By Brandon Moseley
Alabama Political Reporter
Tuesday, July 18, 2017, The US Department of Agriculture (USDA) announced an atypical case of Bovine Spongiform Encephalopathy (BSE), a neurologic disease of cattle, popularly referred to as “Mad Cow Disease,” in an eleven-year old cow at a livestock market in Alabama.
The USDA reports that this animal never entered slaughter channels and at no time presented a risk to the food supply, or to human health in the United States. The USDA Animal and Plant Health Inspection Service’s (APHIS) National Veterinary Services Laboratories (NVSL) have determined that this cow was positive for atypical (L-type) BSE. The animal was showing clinical signs and was found through routine surveillance at an Alabama livestock market.
USDA reports that APHIS and Alabama veterinary officials are gathering more information on the case.

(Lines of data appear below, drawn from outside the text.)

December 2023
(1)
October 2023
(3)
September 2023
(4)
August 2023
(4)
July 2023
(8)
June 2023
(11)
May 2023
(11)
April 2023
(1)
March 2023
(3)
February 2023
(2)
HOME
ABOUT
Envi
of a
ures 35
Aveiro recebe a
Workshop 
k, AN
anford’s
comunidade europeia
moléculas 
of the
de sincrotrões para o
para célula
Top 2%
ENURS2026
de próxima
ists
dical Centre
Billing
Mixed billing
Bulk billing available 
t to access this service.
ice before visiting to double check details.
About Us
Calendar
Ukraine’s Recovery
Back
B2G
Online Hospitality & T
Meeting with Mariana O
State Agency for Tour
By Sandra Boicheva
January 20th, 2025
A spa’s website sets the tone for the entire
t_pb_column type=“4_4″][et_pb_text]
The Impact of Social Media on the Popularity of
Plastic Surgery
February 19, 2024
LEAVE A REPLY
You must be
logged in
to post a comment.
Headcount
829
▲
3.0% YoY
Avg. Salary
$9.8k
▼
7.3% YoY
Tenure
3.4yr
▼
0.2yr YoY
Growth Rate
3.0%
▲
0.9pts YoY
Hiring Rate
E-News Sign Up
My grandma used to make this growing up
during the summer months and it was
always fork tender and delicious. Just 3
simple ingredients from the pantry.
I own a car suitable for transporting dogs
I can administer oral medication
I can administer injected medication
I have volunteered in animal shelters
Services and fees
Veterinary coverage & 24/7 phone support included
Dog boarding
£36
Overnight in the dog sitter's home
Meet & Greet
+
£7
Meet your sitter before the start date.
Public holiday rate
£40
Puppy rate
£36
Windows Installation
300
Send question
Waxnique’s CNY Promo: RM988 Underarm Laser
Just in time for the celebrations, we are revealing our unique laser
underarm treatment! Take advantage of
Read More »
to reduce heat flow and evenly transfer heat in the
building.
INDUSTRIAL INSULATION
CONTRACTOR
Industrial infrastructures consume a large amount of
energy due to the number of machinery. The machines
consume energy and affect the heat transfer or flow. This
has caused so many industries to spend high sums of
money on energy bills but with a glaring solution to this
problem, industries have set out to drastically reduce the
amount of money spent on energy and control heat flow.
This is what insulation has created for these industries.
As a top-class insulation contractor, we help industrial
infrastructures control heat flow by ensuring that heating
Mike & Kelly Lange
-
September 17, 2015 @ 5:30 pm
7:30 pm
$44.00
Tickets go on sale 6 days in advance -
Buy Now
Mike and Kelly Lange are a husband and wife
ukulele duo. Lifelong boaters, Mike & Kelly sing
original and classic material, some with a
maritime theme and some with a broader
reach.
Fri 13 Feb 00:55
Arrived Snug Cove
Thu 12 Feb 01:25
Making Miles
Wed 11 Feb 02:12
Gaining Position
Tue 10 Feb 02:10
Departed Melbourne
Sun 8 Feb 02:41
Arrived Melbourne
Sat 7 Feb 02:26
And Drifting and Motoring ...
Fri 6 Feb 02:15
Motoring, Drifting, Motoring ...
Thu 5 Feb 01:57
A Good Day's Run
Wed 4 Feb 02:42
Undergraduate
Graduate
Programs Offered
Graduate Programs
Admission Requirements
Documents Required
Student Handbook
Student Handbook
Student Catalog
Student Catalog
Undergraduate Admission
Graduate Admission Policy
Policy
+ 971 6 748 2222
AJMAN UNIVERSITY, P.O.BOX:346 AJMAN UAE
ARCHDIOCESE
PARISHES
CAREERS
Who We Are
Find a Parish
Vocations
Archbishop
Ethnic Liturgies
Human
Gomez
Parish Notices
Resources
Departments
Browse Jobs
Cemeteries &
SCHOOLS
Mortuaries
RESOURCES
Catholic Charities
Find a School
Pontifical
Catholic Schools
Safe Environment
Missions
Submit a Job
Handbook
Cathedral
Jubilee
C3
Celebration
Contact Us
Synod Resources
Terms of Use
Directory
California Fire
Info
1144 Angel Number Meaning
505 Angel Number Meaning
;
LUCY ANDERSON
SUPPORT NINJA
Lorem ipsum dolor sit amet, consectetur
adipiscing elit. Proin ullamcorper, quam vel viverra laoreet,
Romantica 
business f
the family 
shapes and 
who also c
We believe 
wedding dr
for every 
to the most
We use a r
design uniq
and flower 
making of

BSE is not contagious and exists in two types – classical and atypical. Classical BSE is the form that occurred primarily in the United Kingdom, beginning in the late 1980’s, where over 120,000 head of British were tested positive for the disease which has been linked to variant Creutzfeldt-Jakob disease (vCJD) in people. The primary source of infection for classical BSE is feed contaminated with the infectious prion agent, such as meat-and-bone meal containing protein derived from rendered infected cattle. Following the outbreak in Great Britain, regulations from the Food and Drug Administration (FDA) have prohibited the inclusion of mammalian protein in feed for cattle and other ruminants since 1997 and have also prohibited high risk tissue materials in all animal feed since 2009. The British cattle were fed brains and spinal material from infected cattle as a protein supplement in bovine rations. Persons who consumed the beef from infected cattle may have contracted the variant of Creutzfeldt-Jakob Disease.
Atypical BSE is different, and it generally occurs in older cattle, usually 8 years of age or greater. It seems to arise rarely and spontaneously in all cattle populations.
This is only the 5th detection of BSE. Of the four previous US cases, the first was a case of classical BSE that was imported from Canada; the rest have been atypical (H- or L-type) BSE. This is the second case in Alabama. The previous cow, in 2006, was a Santa Gertrudis cow that the rancher had bought from a stockyard and investigators were not able to trace to her point of origin.
Alabama Commissioner of Agriculture and Industries John McMillan (R) said in a statement. “The Alabama beef industry is vital to our State’s agriculture economy. The response to this case by USDA officials and our department’s professionals led by State Veterinarian Dr. Tony Frazier has been exemplary. This instance proves to us that our on-going surveillance program is working effectively.”
State Veterinarian Dr. Tony Frazier added, “The ADAI conducts routine surveillance that includes collecting samples by trained field staff and veterinarians and has a response plan in place.”
The United States Cattlemen’s Association (USCA) applauded the work of officials to identify the cow and remove any possible disruptions to the nation’s food chain. USCA President Kenny Graner said, “USCA appreciates the swift response and communication by the USDA to both industry and consumers on this issue. The safeguards in place by the US worked successfully to detect this atypical case before any product entered the food supply.”
The World Organization for Animal Health (OIE) has recognized the United States as negligible risk for BSE. As noted in the OIE guidelines for determining this status, atypical BSE cases do not impact official BSE risk status recognition as this form of the disease is believed to occur spontaneously in all cattle populations at a very low rate. Therefore, this finding of an atypical case will not change the negligible risk status of the United States, and should not lead to any trade issues.